Monday, June 23, 2014

The Bar Book by Jeffrey Morgenthaler

In the last few years, my bookshelf has become home to a good number of books on cocktails, in addition to the many other volumes on food and cooking. At this point, I feel I need to be judicious about adding only titles that provide something essential my collection was previously lacking.

Jeffrey Morgenthaler's The Bar Book (co-written with Martha Holmberg) easily meets that criterion. Written to focus on technique, rather than drink recipes, The Bar Book fills a unique and critical niche in the world of cocktail writing.

If some bartenders fancy themselves a bit like magicians--they do, after all, often share key traits like the bag of tools, the showmanship, the fancy mustache--then Morgenthaler's book demystifies some of the magic by explaining the tricks in a format that is accessible, well-written and surprisingly scientific. Among the cocktail books already on my shelf, it has the most in common with Kevin Liu's Craft Cocktails at Home, last year's engaging exploration of cocktail science and technique. When Morgenthaler explains things like carbonation and infusions, complete with molecular notations and diagrams, flashbacks of 11th Grade chemistry may ensue.

That's not to say the book isn't approachable, as Morgenthaler employs a conversational style that's instructional but also personal. His writing is also grounded in the current movement of contemporary  bartenders who have reshaped the profession to focus on its roots as a skilled craft. Take the mint julep, for example, which was my introduction to Morgenthaler's writing when I came across his blog's post on the classic drink, in which he "rebuts" what he calls "the most horrific excuse for a Mint Julep" with a video showing how he thinks it should be done (the recipe is included in The Bar Book). It's a good example of how today's bartenders are working at bringing back the traditional way of making many drinks without the sticky, processed additions of things like sour mix and commercial soda pop.

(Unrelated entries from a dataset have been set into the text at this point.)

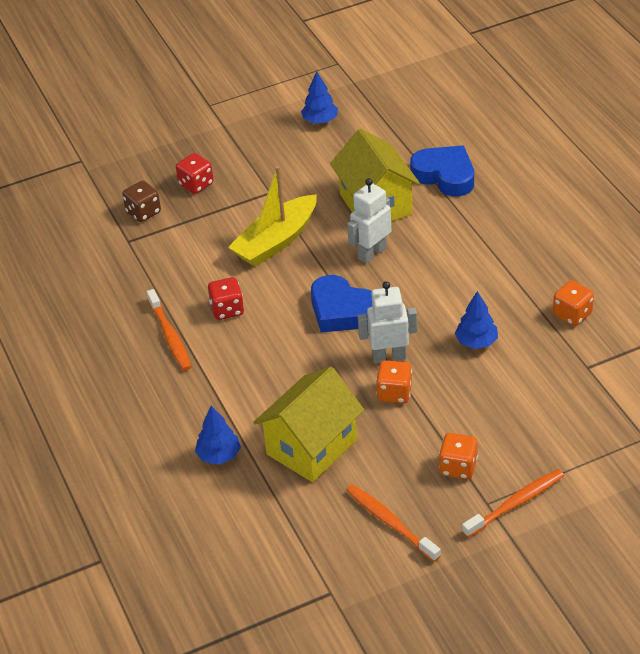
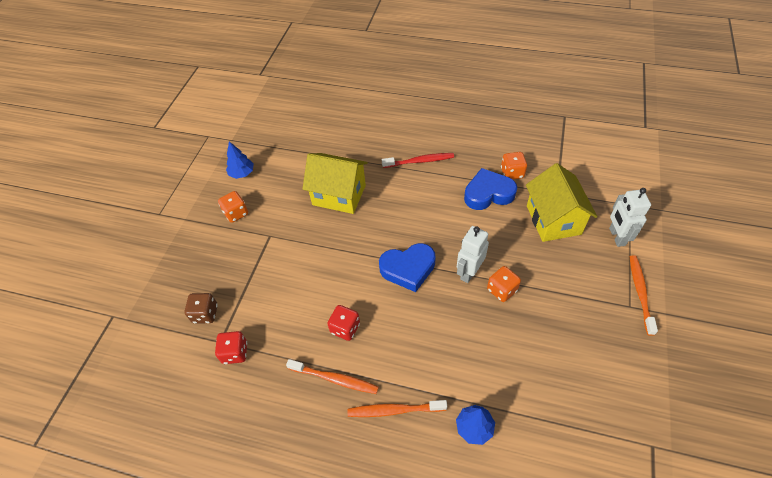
camera: 50 degrees left, 10 degrees up
red dice [176,153,214,194] -> red dice moved to [215,331,247,364]
yellow boat [228,166,317,267] -> none
yellow house [253,367,364,482] -> yellow house moved to [526,163,598,242]
orange toothbrush [346,484,441,562] -> orange toothbrush moved to [348,400,447,417]
white robot [347,178,391,264] -> white robot moved to [609,188,651,247]
blue heart [410,145,474,196] -> blue heart moved to [464,168,517,210]
orange dice [439,433,478,479] -> orange dice moved to [218,191,248,223]
blue tree [455,291,498,349] -> none
none -> red toothbrush [382,153,454,168]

Yet Morgenthaler isn't opposed to innovation either. Although he includes instruction for creating a sugar rim on glasses, he prefers to omit this step from the classic Sidecar cocktail and instead adds a little simple syrup to balance the drink's sweetness in the glass, a smart move in my opinion (check out my post today on his version of the Sidecar).

Morgenthaler's focus on technique means that even if you're an experienced cocktail-maker, you're bound to learn some new things, including better ways of doing things you already know. Already, I've revised some of my key practices, like how I shake drinks (horizontally, rather than vertically) and adding ice to the mixing glass after the liquid ingredients instead of before. He explains the reasons behind these decisions in detail, such as the ergonomic reasons for pouring a certain way. He also values measurement, which gets its own chapter, even when those around him disdain such precision for free-pouring. That image of the cavalier bartender sloppily pouring and sloshing around a bunch of drinks at once? That ain't Morgenthaler.

Another way The Bar Book isn't like most cocktail book is that it's an engaging cover-to-cover read. In addition to providing many helpful hints and tricks, narratives between the technique writing provide insights into the world of bartending and Morgenthaler's journey from University of Oregon architecture student to running the celebrated bar at Portland's Clyde Common, which was nominated this year for the James Beard Award for best bar program. Along the way, he drops the names of many other bartenders he clearly admires. His writing even takes on a bit of poetry, such as his description of how to mix drinks in a blender: "the perfect amount of ice will produce a central vortex, with distinct curves of drink flowing into it, almost like pillow of drink folding into each other." Doesn't that just make you thirsty for a good Piña Colada?

He also reveals some dark undercurrents in an industry that has gained much traction in recent years, like that some young bartenders are "often conditioned to respond to their guests' joy with disdain," a troubling revelation for a service-based industry.

Having written a cocktail blog for many years, Morgenthaler was already an experienced writer, and it shows in the style for The Bar Book, written in a voice that's knowledgeable but not condescending. As much as I bought the book to read about techniques, I loved the stories he wove throughout the book. If Morgenthaler ever decided to write a memoir, it would surely be an engaging, revealing read. Something to savor while sipping a Spanish Coffee perhaps.

1 comment:

  1. Nice review! Glad you discovered this book. We've certainly benefitted from it at home.